Так, стакан с подстаканником на полку, прочитанные газеты — в топку, шинели обратно на вешалку... Все?..
Пожалуй!
Мишель еще раз оглядел давшее ему приют на эти дни жилище и прошел к двери. Но только он взялся за ручку, как в нее позвонили.
Кто бы это? Неужто новые жильцы? Так скоро?..
Он отодвинул щеколду и открыл дверь.
На лестничной клетке, перед дверью, стоял прапорщик в армейской шинели, при сабле. За ним толклись несколько солдат с перекинутыми через плечи винтовками.
— Что вам угодно? — произнес Мишель.
— Фирфанцев Мишель Алексеевич? — спросил прапорщик.
— Да, это я? Чем могу быть полезен?
— Будьте любезны проследовать за нами.
— А в чем, собственно, дело? — удивился Мишель.
— Будьте так любезны! — с нажимом повторил прапорщик.
— Ну хорошо, сейчас, — кивнул Мишель, наклоняясь, чтобы взять свой саквояж.
— Не извольте беспокоиться! — сказал прапорщик, быстро наклоняясь и перехватывая у него поклажу.
И теперь тоже Мишель ничего не понял! Он что — желает помочь снести ему багаж вниз? Как это любезно с его стороны!

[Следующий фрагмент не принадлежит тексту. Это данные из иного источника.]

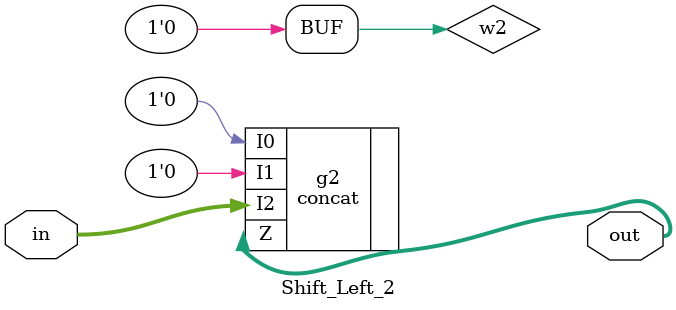
<source format=v>

module Shift_Left_2(out, in);
//: interface  /sz:(142, 98) /bd:[ Li0>in[25:0](42/98) Ro0<out[27:0](52/98) ]
input [25:0] in;    //: /sn:0 {0}(102,173)(290,173)(290,174)(300,174){1}
output [27:0] out;    //: /sn:0 {0}(424,216)(343,216)(343,184)(306,184){1}
supply0 w2;    //: /sn:0 {0}(182,248)(182,196){1}
//: {2}(184,194)(300,194){3}
//: {4}(182,192)(182,184)(300,184){5}
//: enddecls

  //: joint g4 (w2) @(182, 194) /w:[ 2 4 -1 1 ]
  //: supply0 g3 (w2) @(182,254) /sn:0 /w:[ 0 ]
  concat g2 (.I0(w2), .I1(w2), .I2(in), .Z(out));   //: @(305,184) /sn:0 /w:[ 3 5 1 1 ] /dr:0
  //: output g1 (out) @(421,216) /sn:0 /w:[ 0 ]
  //: input g0 (in) @(100,173) /sn:0 /w:[ 0 ]

endmodule

module main;    //: root_module
wire [25:0] w0;    //: /sn:0 {0}(213,115)(223,115){1}
wire [27:0] w1;    //: /sn:0 {0}(377,125)(367,125){1}
//: enddecls

  Shift_Left_2 g0 (.in(w0), .out(w1));   //: @(224, 73) /sz:(142, 98) /sn:0 /p:[ Li0>1 Ro0<1 ]

endmodule

</source>
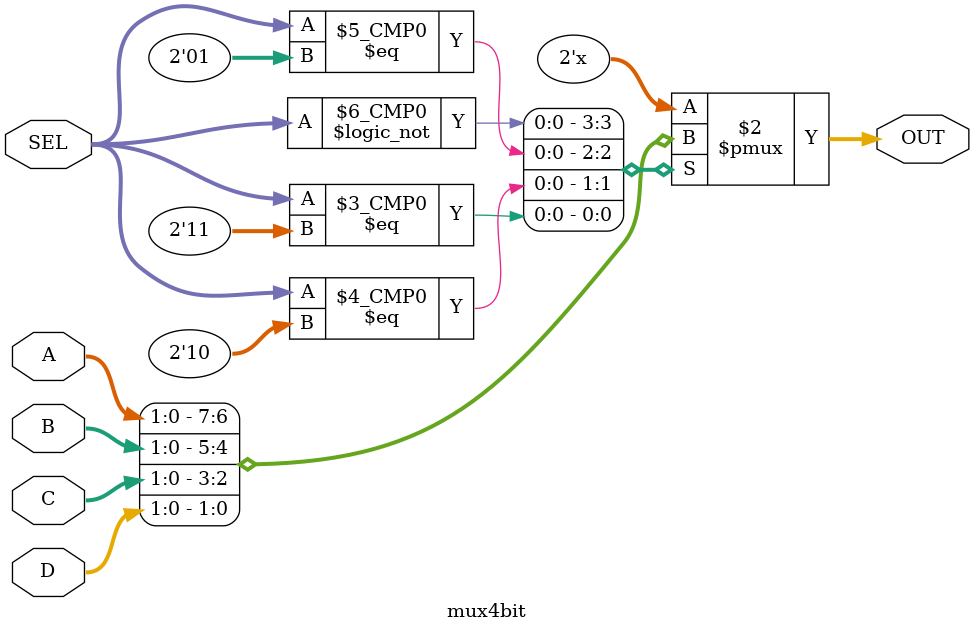
<source format=v>
module mux4bit(OUT, A, B, C, D, SEL);

input [1:0] SEL;
input [1:0] A, B, C, D;
output [1:0] OUT;
reg [1:0] OUT;

always @(SEL or A or B or C or D)
  begin
    case (SEL)
      2'b00: OUT = A;
      2'b01: OUT = B;
      2'b10: OUT = C;
      2'b11: OUT = D;
    endcase
  end

endmodule

</source>
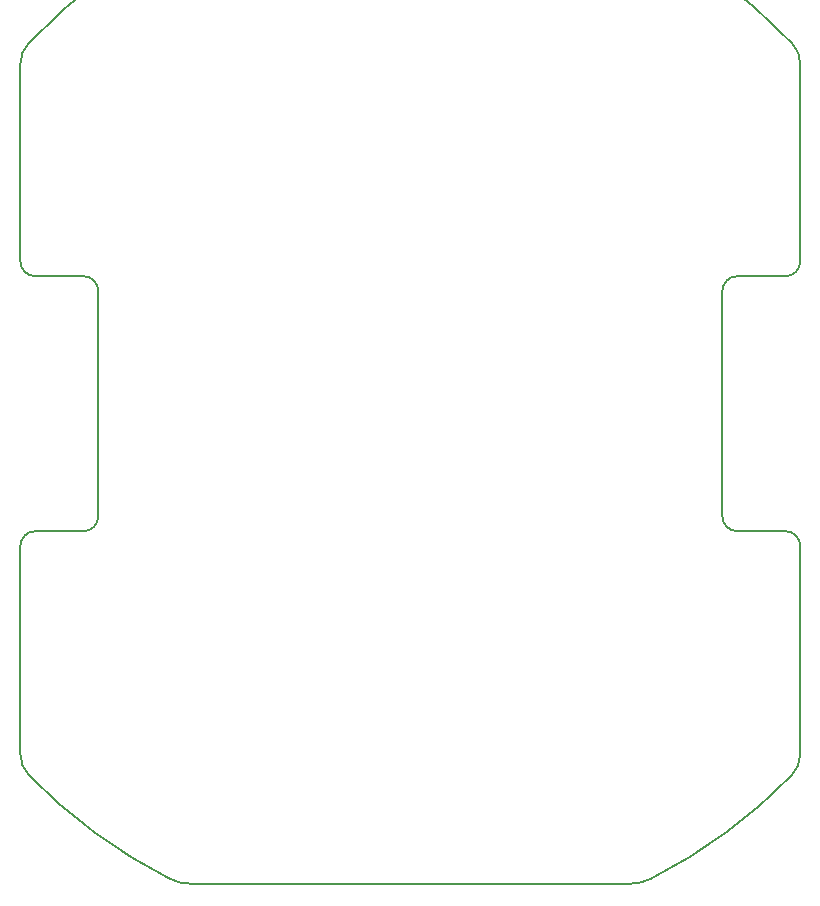
<source format=gko>
G04 #@! TF.GenerationSoftware,KiCad,Pcbnew,5.1.12-84ad8e8a86~92~ubuntu18.04.1*
G04 #@! TF.CreationDate,2022-01-20T14:35:06+01:00*
G04 #@! TF.ProjectId,pololu-3pi+-audio-expansion,706f6c6f-6c75-42d3-9370-692b2d617564,rev?*
G04 #@! TF.SameCoordinates,Original*
G04 #@! TF.FileFunction,Profile,NP*
%FSLAX46Y46*%
G04 Gerber Fmt 4.6, Leading zero omitted, Abs format (unit mm)*
G04 Created by KiCad (PCBNEW 5.1.12-84ad8e8a86~92~ubuntu18.04.1) date 2022-01-20 14:35:06*
%MOMM*%
%LPD*%
G01*
G04 APERTURE LIST*
G04 #@! TA.AperFunction,Profile*
%ADD10C,0.127000*%
G04 #@! TD*
G04 APERTURE END LIST*
D10*
X6604001Y-53975001D02*
X6604000Y-34925000D01*
X59436000Y-53975000D02*
X59435999Y-34924999D01*
X0Y-74132440D02*
X1Y-56514999D01*
X0Y-32385000D02*
X3Y-15682898D01*
X1270000Y-55245000D02*
X5334000Y-55245000D01*
X1269999Y-33655001D02*
X5334001Y-33655001D01*
X66039999Y-32385001D02*
X66040000Y-15684500D01*
X66040000Y-74133572D02*
X66040000Y-56515000D01*
X60705999Y-55244999D02*
X64770001Y-55244999D01*
X60706000Y-33655000D02*
X64770000Y-33655000D01*
X14384246Y-85090004D02*
X51653440Y-85090000D01*
X6604001Y-53975001D02*
G75*
G02*
X5334000Y-55245000I-1270000J1D01*
G01*
X5334001Y-33655001D02*
G75*
G02*
X6604000Y-34925000I0J-1269999D01*
G01*
X1Y-15682898D02*
G75*
G02*
X683260Y-13952219I2544056J-4161D01*
G01*
X713740Y-75897740D02*
G75*
G02*
X0Y-74132440I1826134J1765275D01*
G01*
X53383180Y-84675980D02*
G75*
G02*
X51653440Y-85090000I-1732168J3416485D01*
G01*
X60705999Y-55244999D02*
G75*
G02*
X59436000Y-53975000I0J1269999D01*
G01*
X59435999Y-34924999D02*
G75*
G02*
X60706000Y-33655000I1270000J-1D01*
G01*
X1Y-56514999D02*
G75*
G02*
X1270000Y-55245000I1269999J0D01*
G01*
X1269999Y-33655001D02*
G75*
G02*
X0Y-32385000I1J1270000D01*
G01*
X64770001Y-55244999D02*
G75*
G02*
X66040000Y-56515000I-1J-1270000D01*
G01*
X66039999Y-32385001D02*
G75*
G02*
X64770000Y-33655000I-1269999J0D01*
G01*
X65356486Y-13951948D02*
G75*
G02*
X66040000Y-15684500I-1851798J-1731662D01*
G01*
X66040117Y-74133572D02*
G75*
G02*
X65301707Y-75922958I-2540221J1200D01*
G01*
X14384247Y-85090002D02*
G75*
G02*
X12657342Y-84676244I-4750J3790854D01*
G01*
X65301707Y-75922958D02*
G75*
G02*
X53383180Y-84675980I-32253199J31426551D01*
G01*
X12657342Y-84676244D02*
G75*
G02*
X713740Y-75897740I20398684J40267638D01*
G01*
X683260Y-13952219D02*
G75*
G02*
X65356485Y-13951948I32336740J-30497826D01*
G01*
M02*

</source>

И полез уже было за ключом, как тут его руку крепко перехватил за кисть один из солдат.
— Извольте сдать ваше оружие! — сурово сказал прапорщик.
— По какому праву? — вскипел Мишель.
Но прапорщик его не слушал, ловко обстукивая по бокам. Наткнулся на пристегнутую с боку, под пальто, кобуру, задрал полу, расстегнул ее, выдернул и сунул в свой карман револьвер.
— Господин Фирфанцев, вы арестованы, — только теперь сообщил он.